Vie (question de mourir un jour)
La mort sourit aux repus. Pour l’instant, nous sommes une tentative de chaîne de solidarité, dans la mesure où nous nous reconnaissons en l’autre autant que possible. On ne peut pas l’ignorer, notre vie est une lettre, comme les quatre qui sont à l’origine du NOUS. Pourtant nos essais ne sont que comme la terre mouillée par les pleurs des âmes errantes, s’effritant au moindre coup de pied. Un jour, les contrariétés constantes cesseront, et le rouge libérateur de notre sort coulera.
Voilà (contre théoriquement)
Voilà a remplacé théoriquement dans mon cœur. Moins cynique, moins distant, plus candide, plus polysémique. C’est un mot qui s’auto satisfait, voilà.
Tomates (rien d’autre)
Et quand ses remarques fusaient ainsi, j’oubliais l’amertume des tomates et je préférais occulter également la mienne.
Les mots (procès)
L’égalité c’est les mots. Tous s’équivalent, leur utilisation seule leur accorde une valeur. Notre nature nous faits égaux. Tous sont dotés de dons et de faiblesses. Le but seul que l’on donne à notre vie en déterminera la valeur.
Le clone (un autre, fantasque)
Il y a, dans ses traits, toute la fatigue du monde. S’il y a un prix à payer pour l’éternelle jeunesse, c’est bien l’éternel recommencement. S’il y a un prix à payer pour satisfaire une part de notre vanité, c’est bien un part de notre humanité. Il y a dans ses mains le résultat d’années d’évolution. Peut-il en être conscient? Si personne ne lui dit, comment peut-il savoir? Et vous, oseriez-vous lui dire? Que ses mains, dans une vie antérieure, on était le réceptacle du sang de mille sacrifices humains sur l’autel du progrès? S’il se croit innocent, nul coupable ne s’arroge le droit de décevoir ses attentes face à la vie. Nul ne peut s’arroger ce droit, mais cela importe peu, nul n’en a le désir de toute façon. Il leur suffit de regarde le nouveau Adam d’un regard moqueur, raillant intérieurement sa naïveté. Jusqu’au jour où l’un de nous s’apprêtera à la décevoir, et qu’il rejoindra notre camp. Il sera alors bienvenu parmi les réfugiés.
J’aime me blottir sous mille couvertures pour respirer l’odeur du confort. Je prends un livre, je roule d’un côté et de l’autre, question de réchauffer ce qui sera mon nid pour les prochaines heures. J’allume la lampe sans me retourner, je la positionne sans quitter des yeux les pages. Fébrile, je retrouve mes passages préférés, toujours au rendez-vous. Pafois, ils se font attendre, mais je me délecte de cette chasse aux phrases, parce que j’en trouve souvent bien d’autres au passage.

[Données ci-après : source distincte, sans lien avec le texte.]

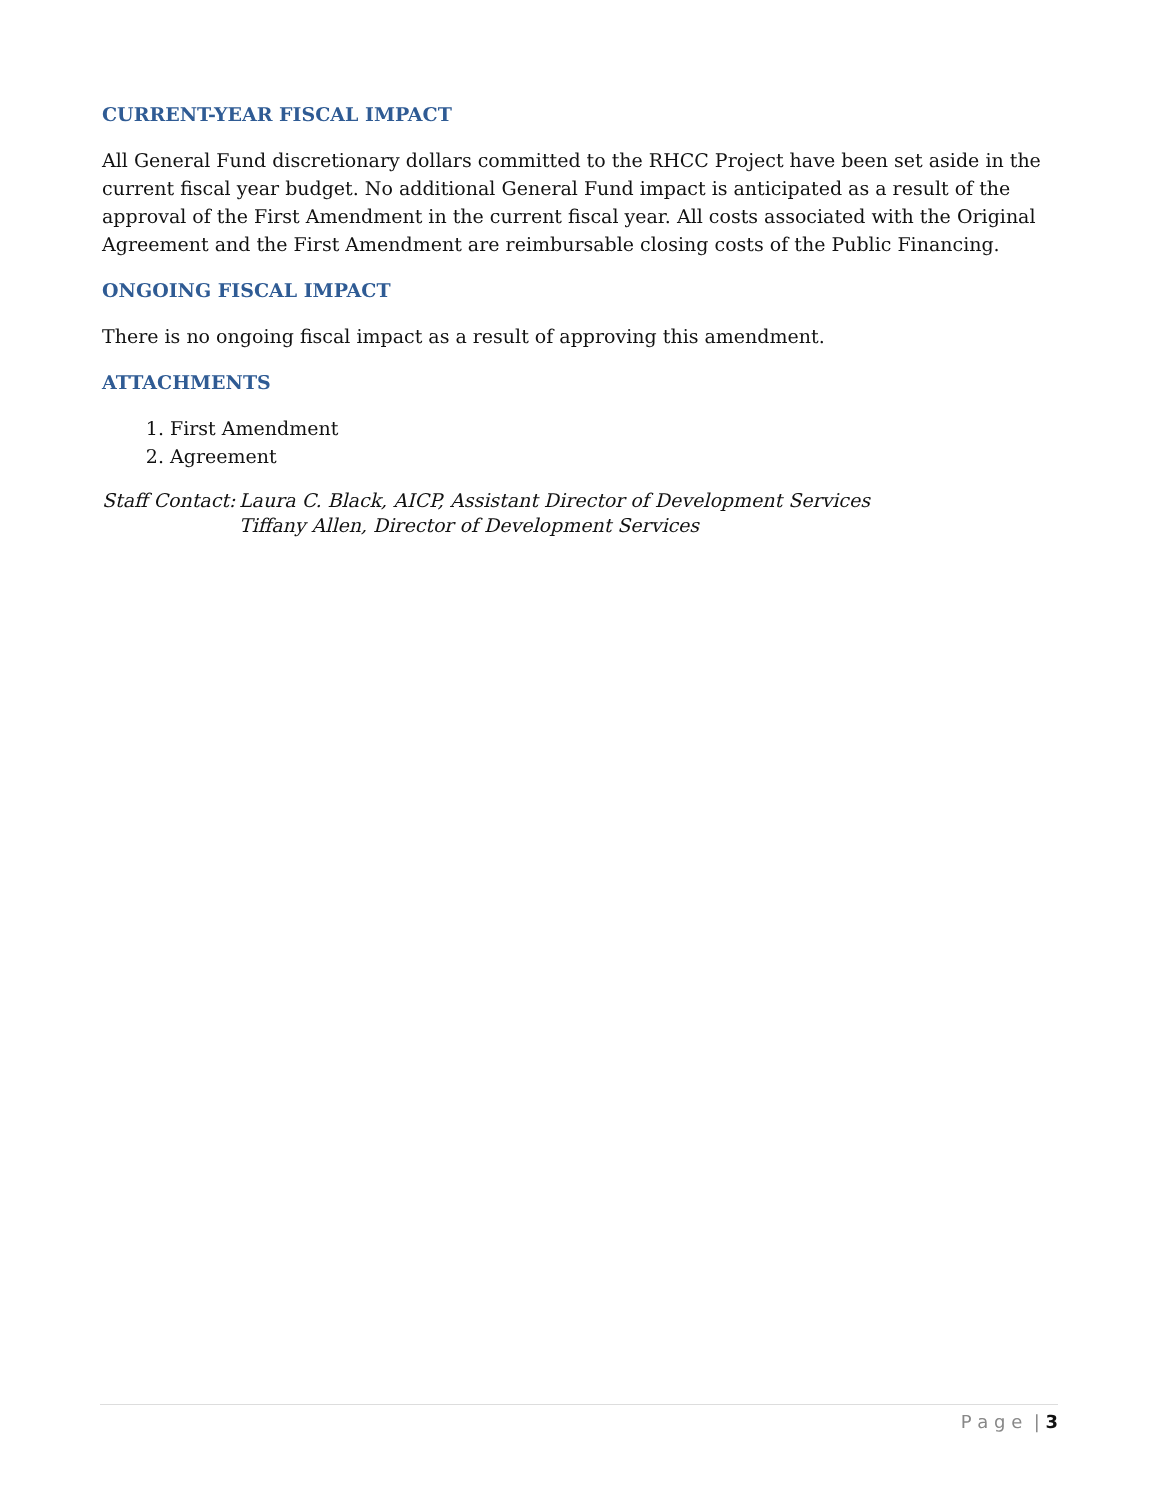CURRENT-YEAR FISCAL IMPACT
All General Fund discretionary dollars committed to the RHCC Project have been set aside in the current fiscal year budget. No additional General Fund impact is anticipated as a result of the approval of the First Amendment in the current fiscal year. All costs associated with the Original Agreement and the First Amendment are reimbursable closing costs of the Public Financing.
ONGOING FISCAL IMPACT
There is no ongoing fiscal impact as a result of approving this amendment.
ATTACHMENTS
1. First Amendment
2. Agreement
Staff Contact:
Laura C. Black, AICP, Assistant Director of Development Services
Tiffany Allen, Director of Development Services
P a g e | 3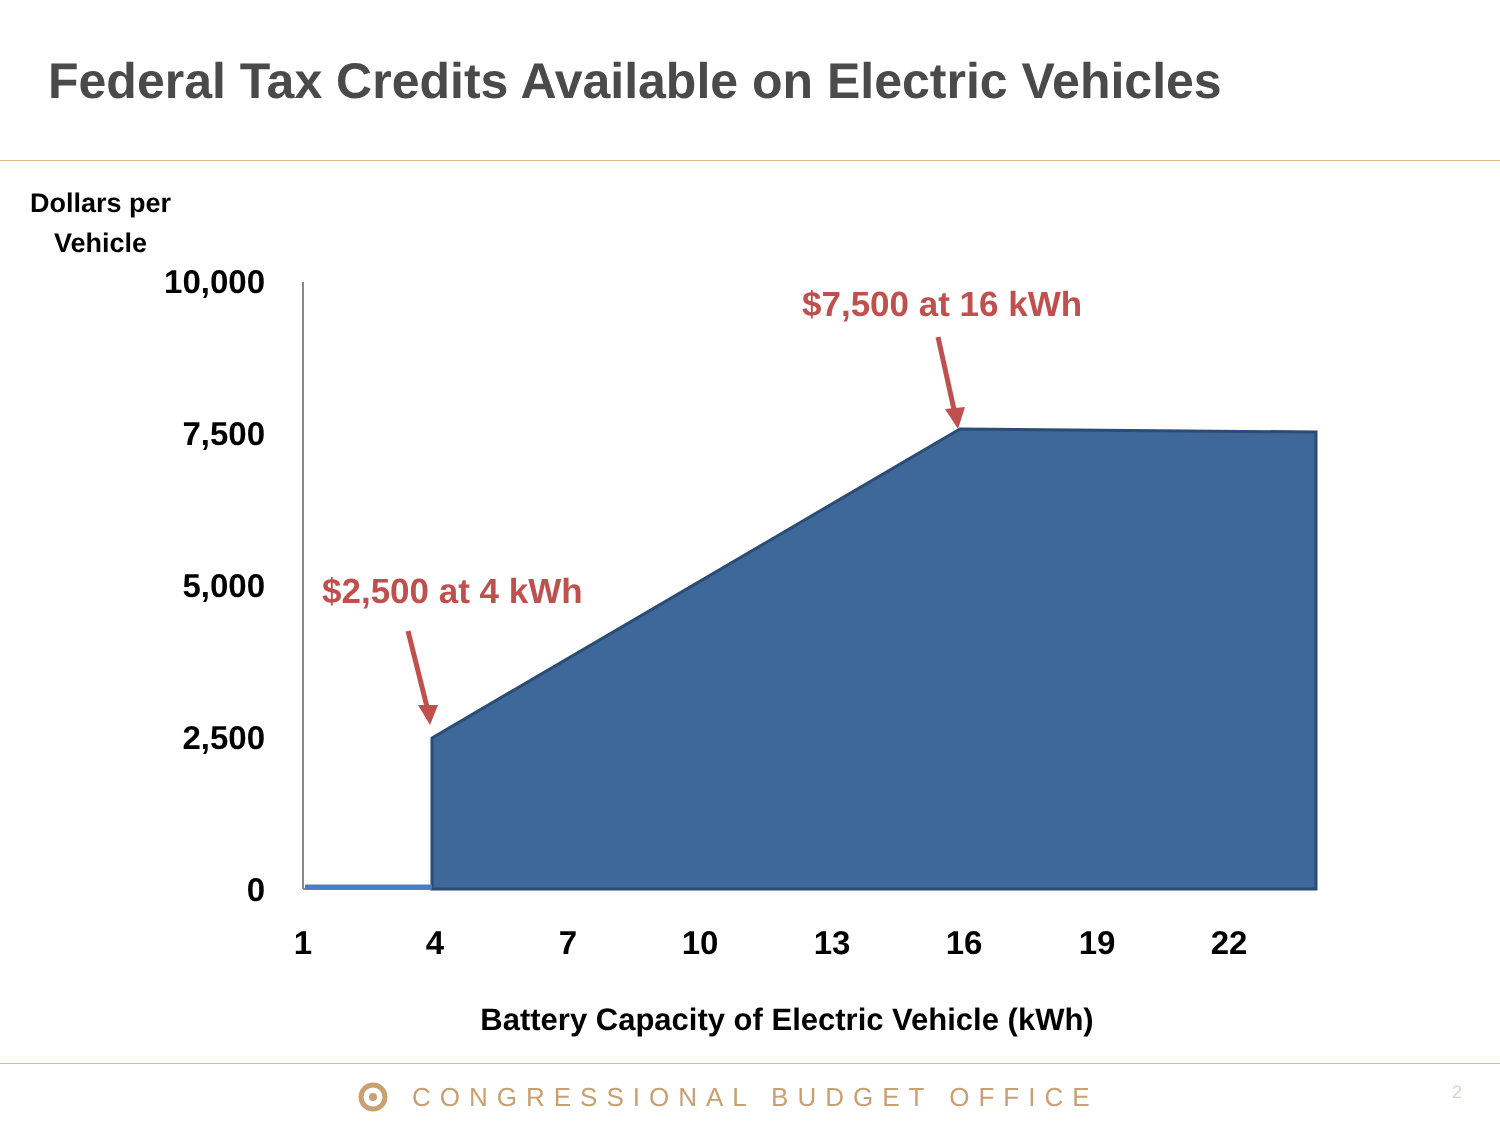Federal Tax Credits Available on Electric Vehicles
Dollars per
Vehicle
10,000
7,500
5,000
2,500
0
1
4
7
10
13
16
19
22
Battery Capacity of Electric Vehicle (kWh)
$2,500 at 4 kWh
$7,500 at 16 kWh
CONGRESSIONAL BUDGET OFFICE 2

Ce qui est très troublant, c’est quand je lis un nouveau livre qui répond exactement à ce que j’avais écrit il y a quelque jours. C’est un dialogue intemporel, surréaliste. Ces hasards me rendent toujours très agitée, j’ai l’impression que la vie me répond enfin.

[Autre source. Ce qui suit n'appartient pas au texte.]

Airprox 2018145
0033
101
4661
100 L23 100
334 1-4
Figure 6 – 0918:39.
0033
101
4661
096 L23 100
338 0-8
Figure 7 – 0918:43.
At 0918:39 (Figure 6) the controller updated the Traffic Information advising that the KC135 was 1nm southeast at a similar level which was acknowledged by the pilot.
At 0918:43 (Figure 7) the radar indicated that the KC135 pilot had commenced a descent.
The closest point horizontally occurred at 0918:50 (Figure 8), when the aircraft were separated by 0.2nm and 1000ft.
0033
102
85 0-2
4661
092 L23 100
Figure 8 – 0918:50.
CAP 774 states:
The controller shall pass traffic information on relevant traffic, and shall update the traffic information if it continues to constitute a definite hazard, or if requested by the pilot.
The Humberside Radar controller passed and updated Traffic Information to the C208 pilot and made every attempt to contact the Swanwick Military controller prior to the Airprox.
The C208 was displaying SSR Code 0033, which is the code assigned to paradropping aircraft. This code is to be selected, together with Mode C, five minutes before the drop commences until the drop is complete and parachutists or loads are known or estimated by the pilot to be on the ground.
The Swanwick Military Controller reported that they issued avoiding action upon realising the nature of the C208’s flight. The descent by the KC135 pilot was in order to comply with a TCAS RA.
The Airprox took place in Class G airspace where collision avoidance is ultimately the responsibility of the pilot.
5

Ou sinon, quelque chose de très triste, quand je ressens trop bien le désarroi d’un personnage quelconque. L’auto-stoppeuse de Kundera (Risibles Amours), par exemple, a suscité en moi une émotion si violente que j’ai du me retenir de ne pas pleurer dans le train. C’est un peu illogique, il doit y avoir quelque chose d’inconscient là-dedans qui m’échappe. Probablement lié au réalisme flagrant de la situation, trop triste mais trop vrai.

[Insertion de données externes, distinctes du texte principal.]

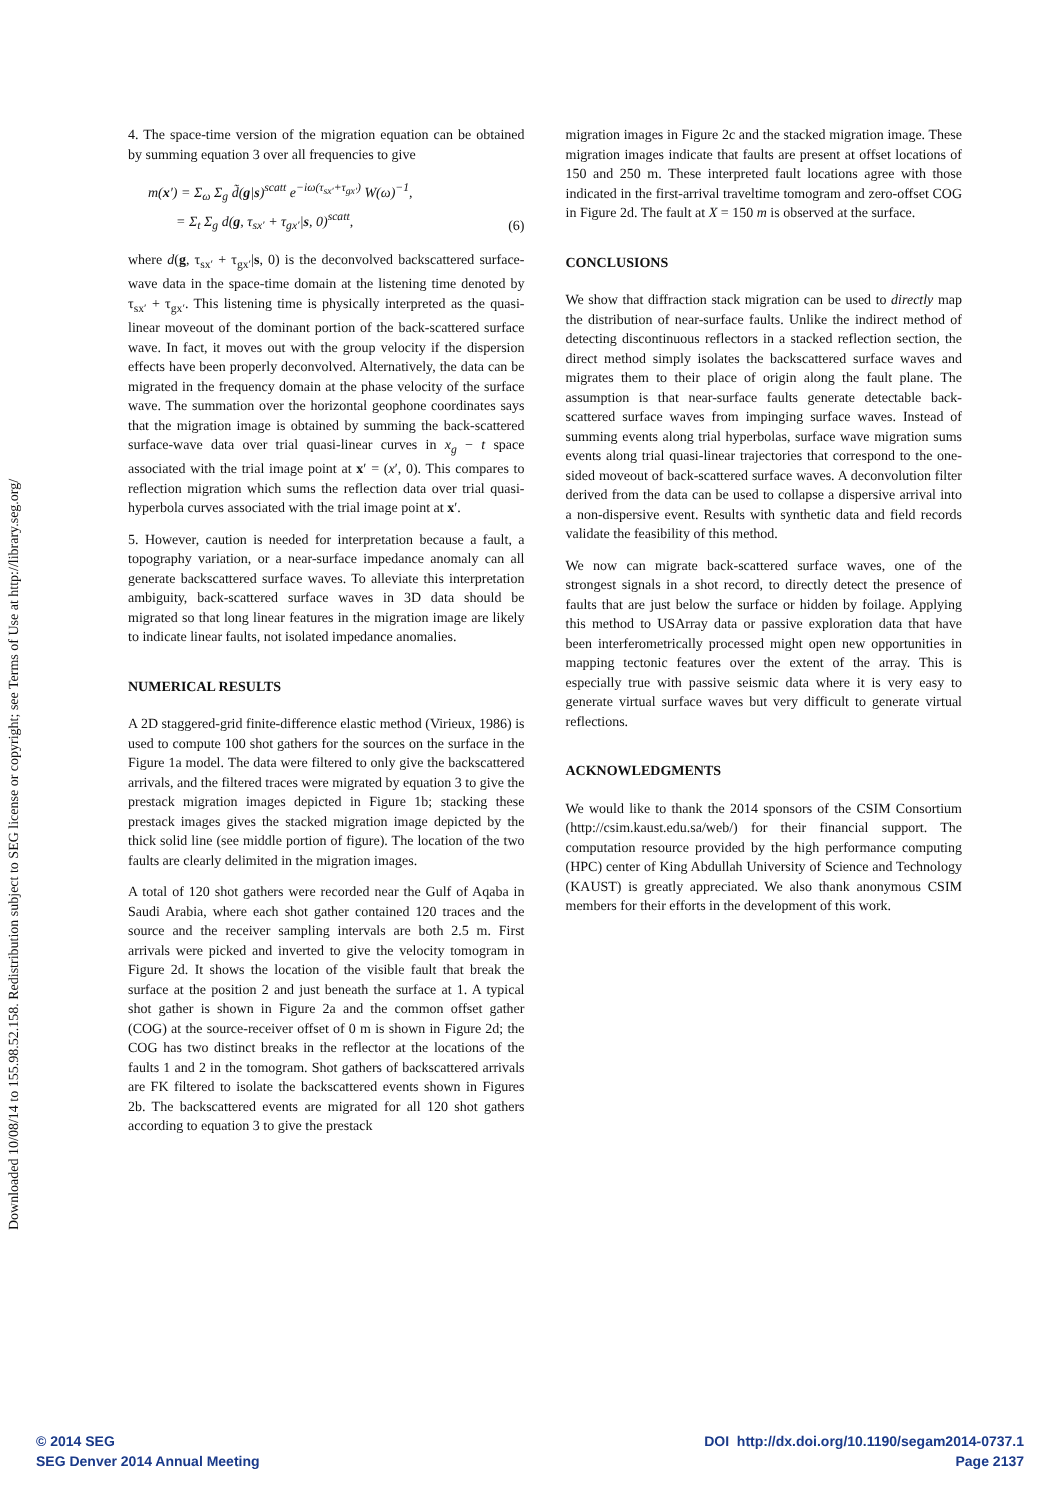Downloaded 10/08/14 to 155.98.52.158. Redistribution subject to SEG license or copyright; see Terms of Use at http://library.seg.org/
4. The space-time version of the migration equation can be obtained by summing equation 3 over all frequencies to give
m(x′) = Σ<sub>ω</sub> Σ<sub>g</sub> d̃(g|s)<sup>scatt</sup> e<sup>−iω(τ<sub>sx′</sub>+τ<sub>gx′</sub>)</sup> W(ω)<sup>−1</sup>,
= Σ<sub>t</sub> Σ<sub>g</sub> d(g, τ<sub>sx′</sub> + τ<sub>gx′</sub>|s, 0)<sup>scatt</sup>,
(6)
where d(g, τ<sub>sx′</sub> + τ<sub>gx′</sub>|s, 0) is the deconvolved backscattered surface-wave data in the space-time domain at the listening time denoted by τ<sub>sx′</sub> + τ<sub>gx′</sub>. This listening time is physically interpreted as the quasi-linear moveout of the dominant portion of the back-scattered surface wave. In fact, it moves out with the group velocity if the dispersion effects have been properly deconvolved. Alternatively, the data can be migrated in the frequency domain at the phase velocity of the surface wave. The summation over the horizontal geophone coordinates says that the migration image is obtained by summing the back-scattered surface-wave data over trial quasi-linear curves in x<sub>g</sub> − t space associated with the trial image point at x′ = (x′, 0). This compares to reflection migration which sums the reflection data over trial quasi-hyperbola curves associated with the trial image point at x′.
5. However, caution is needed for interpretation because a fault, a topography variation, or a near-surface impedance anomaly can all generate backscattered surface waves. To alleviate this interpretation ambiguity, back-scattered surface waves in 3D data should be migrated so that long linear features in the migration image are likely to indicate linear faults, not isolated impedance anomalies.
NUMERICAL RESULTS
A 2D staggered-grid finite-difference elastic method (Virieux, 1986) is used to compute 100 shot gathers for the sources on the surface in the Figure 1a model. The data were filtered to only give the backscattered arrivals, and the filtered traces were migrated by equation 3 to give the prestack migration images depicted in Figure 1b; stacking these prestack images gives the stacked migration image depicted by the thick solid line (see middle portion of figure). The location of the two faults are clearly delimited in the migration images.
A total of 120 shot gathers were recorded near the Gulf of Aqaba in Saudi Arabia, where each shot gather contained 120 traces and the source and the receiver sampling intervals are both 2.5 m. First arrivals were picked and inverted to give the velocity tomogram in Figure 2d. It shows the location of the visible fault that break the surface at the position 2 and just beneath the surface at 1. A typical shot gather is shown in Figure 2a and the common offset gather (COG) at the source-receiver offset of 0 m is shown in Figure 2d; the COG has two distinct breaks in the reflector at the locations of the faults 1 and 2 in the tomogram. Shot gathers of backscattered arrivals are FK filtered to isolate the backscattered events shown in Figures 2b. The backscattered events are migrated for all 120 shot gathers according to equation 3 to give the prestack
migration images in Figure 2c and the stacked migration image. These migration images indicate that faults are present at offset locations of 150 and 250 m. These interpreted fault locations agree with those indicated in the first-arrival traveltime tomogram and zero-offset COG in Figure 2d. The fault at X = 150 m is observed at the surface.
CONCLUSIONS
We show that diffraction stack migration can be used to directly map the distribution of near-surface faults. Unlike the indirect method of detecting discontinuous reflectors in a stacked reflection section, the direct method simply isolates the backscattered surface waves and migrates them to their place of origin along the fault plane. The assumption is that near-surface faults generate detectable back-scattered surface waves from impinging surface waves. Instead of summing events along trial hyperbolas, surface wave migration sums events along trial quasi-linear trajectories that correspond to the one-sided moveout of back-scattered surface waves. A deconvolution filter derived from the data can be used to collapse a dispersive arrival into a non-dispersive event. Results with synthetic data and field records validate the feasibility of this method.
We now can migrate back-scattered surface waves, one of the strongest signals in a shot record, to directly detect the presence of faults that are just below the surface or hidden by foilage. Applying this method to USArray data or passive exploration data that have been interferometrically processed might open new opportunities in mapping tectonic features over the extent of the array. This is especially true with passive seismic data where it is very easy to generate virtual surface waves but very difficult to generate virtual reflections.
ACKNOWLEDGMENTS
We would like to thank the 2014 sponsors of the CSIM Consortium (http://csim.kaust.edu.sa/web/) for their financial support. The computation resource provided by the high performance computing (HPC) center of King Abdullah University of Science and Technology (KAUST) is greatly appreciated. We also thank anonymous CSIM members for their efforts in the development of this work.
© 2014 SEG
SEG Denver 2014 Annual Meeting
DOI http://dx.doi.org/10.1190/segam2014-0737.1
Page 2137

Quand je lis, je deviens comme un enfant à qui on raconte une histoire. Je m’émerveille, je pousse des Oh et des Ah devant le génie de plusieurs auteurs. Il y a des mondes qui s’offrent à moi et j’y entre sans hésitation, c’est rare qu’on a l’occasion de voyager pour si peu.
Il y a un deux litres de lait vide sur la table. En déplaçant mon regard d’à peine deux centimètres, je perçois cette assiette vide. Voilà en quoi se résume ma soirée : boire à même le carton de lait et manger. Des scrupules? Personne ne me voit. Ce moment n’existe déjà plus.